Equation 2 is a Cauchy functional equation for matrix arguments. In the present
context g is a function of p(p+1)/2 (mathematically) independent variables, so
that without loss of generality we may restrict consideration to upper
triangular arguments. In particular, if W~r~ (1 ≤ r ≤ k) have all but the (i,j)-th
element zero, Equation 2 is the usual Cauchy functional equation whose
nontrivial solution is

----Equation 3----:

$$
g\left( W_{r} \right) = exp\left( - \frac{1}{2}a_{\text{ji}}w_{\text{ij}}^{\left( r \right)} \right)\text{}
$$

With obvious notation, where a~ji~ is arbitrary.

Moreover, every upper triangular matrix W may be written as the sum of p(p+1)/2
matrices each of which has at most one non-zero element. Applying Equation 3
once again to this representation, we conclude that the most general solution to
Equation 2 is

$$
g\left( W \right) = \prod_{i = 1}^{p}{\prod_{j = 1}^{p}{\exp\left( - \frac{1}{2}a_{\text{ji}}w_{\text{ij}} \right)}}
$$

which allows g to be possibly non-trivial in each of its p(p+1)/2 arguments.
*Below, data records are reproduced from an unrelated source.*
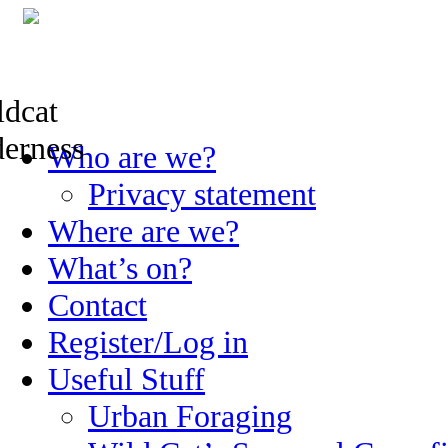
Skip
Who are we?
to
content
Privacy statement
Where are we?
What’s on?
Contact
Register/Log in
Useful Stuff
Urban Foraging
In
terms of symmetric matrices W,

$$
g\left( W \right) = exp\left( - \frac{1}{2}a_{\text{ji}}w_{\text{ij}} \right)
$$

$$
= exp(- \frac{1}{2} tr WA)
$$

where A is a real, symmetric matrix.

In order that f be a density proportional to g over the range 0 \< W, one must
have

$$
\sum_{i,j}^{}{w_{\text{ij}}a_{\text{ji}} > 0.}
$$

(Otherwise, there exists a set of W's with infinite Lebesgue measure in
p(p+1)/2-space with densities greater than unity.) More specifically, by
choosing w~ij~'s appropriately, it can be shown that A must be pd.

We have just shown that W~1~ \~ W(A^-1^,p+1,p), which implies EW = (p+1)A^-1^, and
therefore A = Σ^-1^, completing the proof.